In a future life, we hope to come back as "branding" experts, people who cash big checks for telling companies and institutions how to set themselves apart in an identifiable way.
It seems like easy work. Consider the news that National Public Radio (NPR) no longer will be known as National Public Radio (NPR), but merely NPR, without the need for the parentheses.
What's the difference? The difference is that people can now listen to NPR, the entity, whereas they used to listen to NPR, the acronym.
"NPR is more modern, streamlined," Vivian Schiller, NPR's chief executive, told the Washington Post. She noted that Cable News Network has been plain old CNN for years. To say nothing of ABC, CBS and NBC. PBS, however, is remaining the Public Broadcasting System, though you're free to call it PBS.
Also: NPR is more than just radio these days. Its earnest offerings can be heard on a variety of digital formats. Radio is pretty darned 20th century. A lot of kids might listen to NPR if they didn't think they were listening to radio like their parents do.
Back in the days when NPR was National Public Radio (NPR), which is to say last month, we heard a slightly smart-alecky story making fun of the Obama administration for telling the Minerals Management Service to change its name.
MMS, which regulates offshore oil companies (or at least is supposed to), has taken a lot of grief for its failures on BP's Gulf oil spill.

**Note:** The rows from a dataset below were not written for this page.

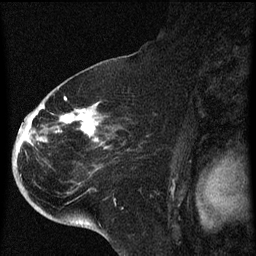
Breast MRI (dynamic contrast-enhanced), one sagittal slice; position 37 of 60 along the scan axis; dynamic contrast-enhanced series, image 2 of 4 at this slice position (ordered by acquisition); 1.5 T; TE 4.2 ms, TR 8 ms; 2 mm slice thickness; 256 × 256 image matrix, field of view 180 × 180 mm. Female patient, age 71 years.
Outlined on this slice (semi-automatically segmented with operator editing):
- analysis volume of interest (the breast-tissue region the enhancement analysis was run in; not a lesion): bounding box <32,86,141,205> (left, top, right, bottom; pixels)
- tumour enhancement mask (voxels above the 70 % enhancement threshold inside the analysis volume of interest): <39,96,98,143>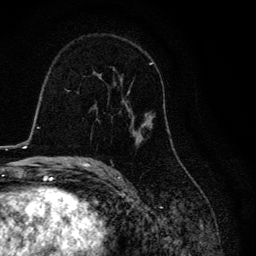
Breast MRI, one axial slice. Slice 73 of 134 in the series (ordered by position). Cropped to one breast. Dynamic contrast-enhanced series, time point 2 of 6 at this slice position (early post-contrast). 3 T. TE 4.2 ms, TR 8.6 ms. 1.2 mm slice thickness. 256 × 256 image matrix, field of view 160 × 160 mm. Female patient.
Outlined on this slice (semi-automatically segmented with operator editing):
- enhancing-tissue mask used for the functional tumour volume (all voxels passing the contrast-enhancement thresholds inside the analysis volume; usually the tumour): bounding box <98,62,153,145> (left, top, right, bottom; pixels)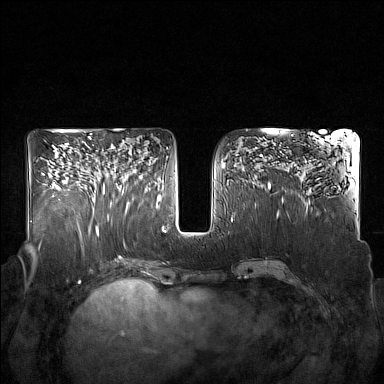
Breast MRI (dynamic contrast-enhanced), one axial slice; slice 82 of 160 in the series (ordered by position); dynamic contrast-enhanced series, time point 2 of 7 at this slice position (early post-contrast); 1.5 T; TE 1.8 ms, TR 5 ms; 1 mm slice thickness; 384 × 384 image matrix. Female patient.
Structures marked on this image (semi-automatically segmented with operator editing):
- enhancing-tissue mask used for the functional tumour volume (all voxels passing the contrast-enhancement thresholds inside the analysis volume; usually the tumour): bounding box (x1, y1, x2, y2) in pixels: (92, 144, 129, 214)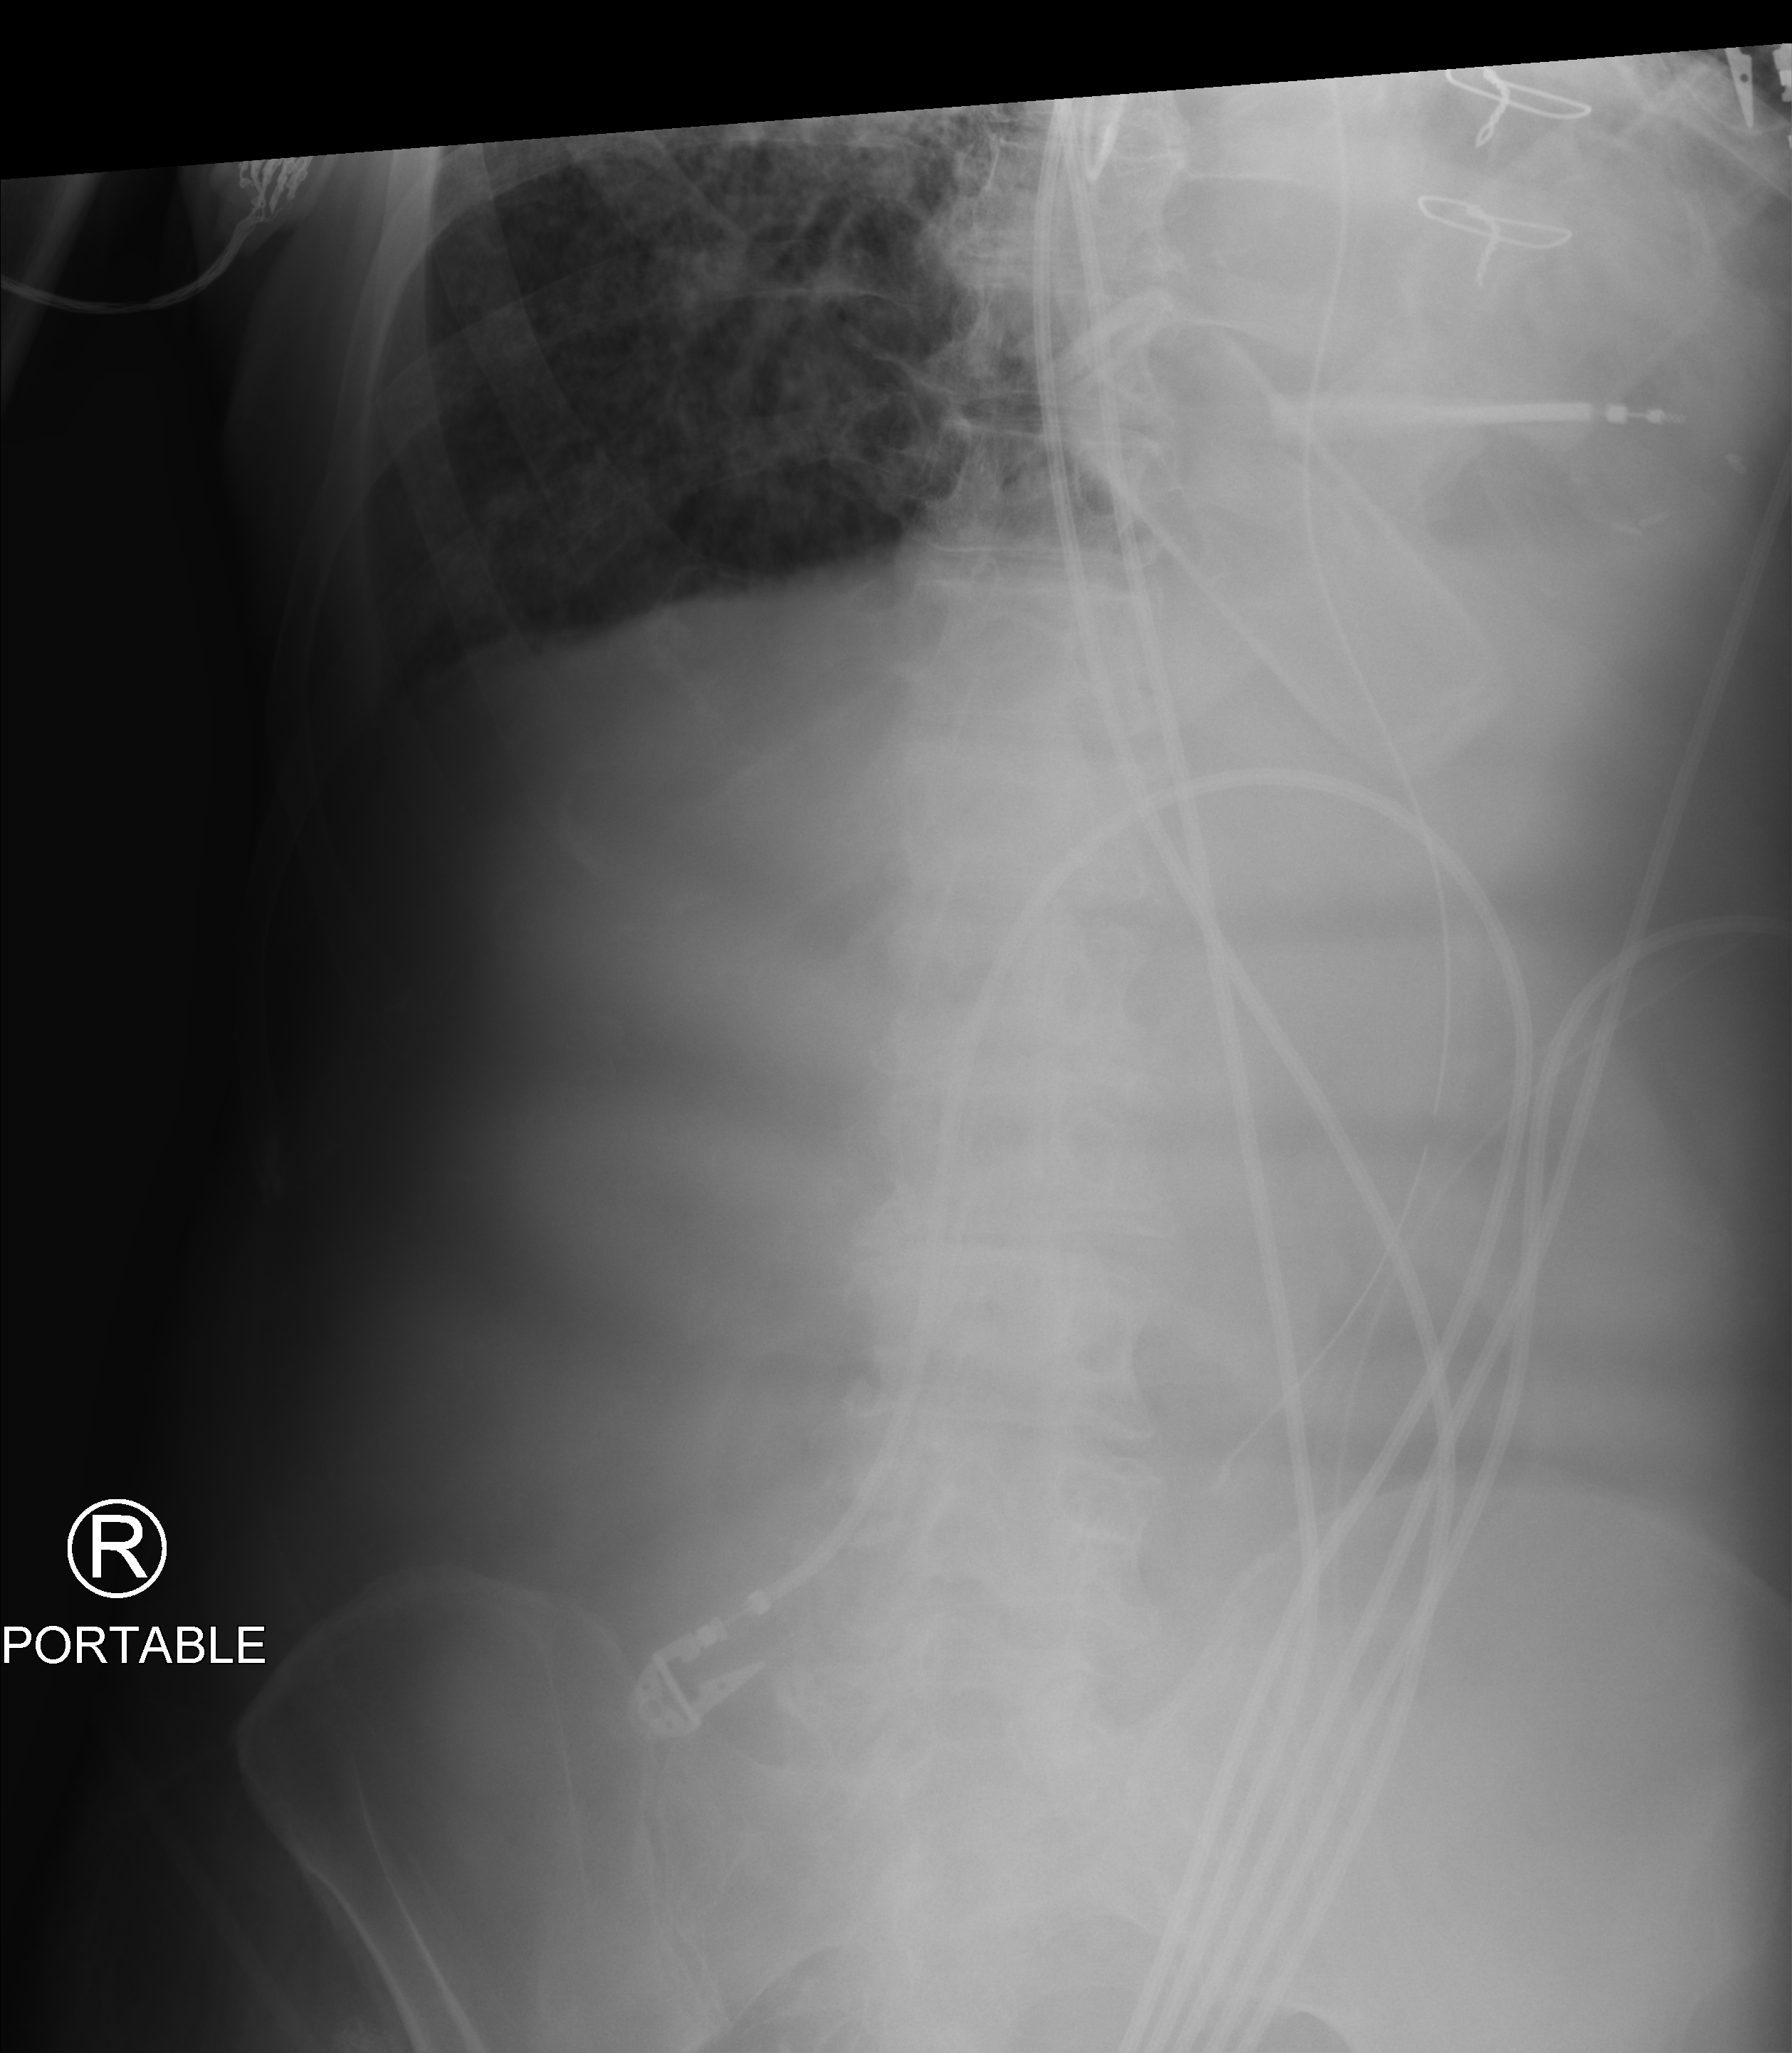
Abdomen X-ray (portable). Patient hospitalised with COVID-19; male, aged 75–90 years.
From the hospital-stay record, not from the radiograph (when in the stay this image was taken is not recorded): length of hospital stay: 11 days; mechanically ventilated during this hospital stay: yes; admitted to intensive care during this hospital stay: yes.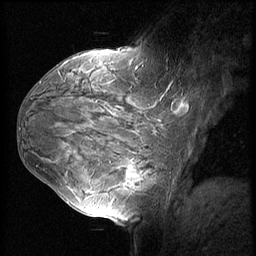
Breast MRI (dynamic contrast-enhanced), one sagittal slice. Slice 34 of 60 in the series (ordered by position). Dynamic contrast-enhanced series, image 2 of 3 at this slice position (ordered by acquisition). 1.5 T. TE 4.2 ms, TR 8.9 ms. 2.5 mm slice thickness. 256 × 256 image matrix, field of view 220 × 220 mm. Female patient, age 37 years. Case-level facts recorded for this patient, not image findings: setting: breast cancer imaged before/during neoadjuvant chemotherapy; receptor status: triple-negative.
Structures marked on this image (semi-automatically segmented with operator editing):
- analysis volume of interest (the breast-tissue region the enhancement analysis was run in; not a lesion): box from (x=114, y=153) to (x=159, y=206) px
- tumour enhancement mask (voxels above the 140 % enhancement threshold inside the analysis volume of interest): (x=128, y=166)–(x=143, y=183)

It now is known as the Bureau of Ocean Energy Management, Regulation and Enforcement, or BOEMRE, which sounds like the way Inspector Clouseau might say "bomber."
In making fun of MMS and BOEMRE on June 23, National Public Radio (NPR) reported, "Changing agency names is a favorite pastime in Washington, especially when powerful people want to look like they're doing something."
Still, we wish NPR the best of luck. Which is why we'd like to announce that from now on, the Editorial Page would like to be known as Ed. Just plain Ed.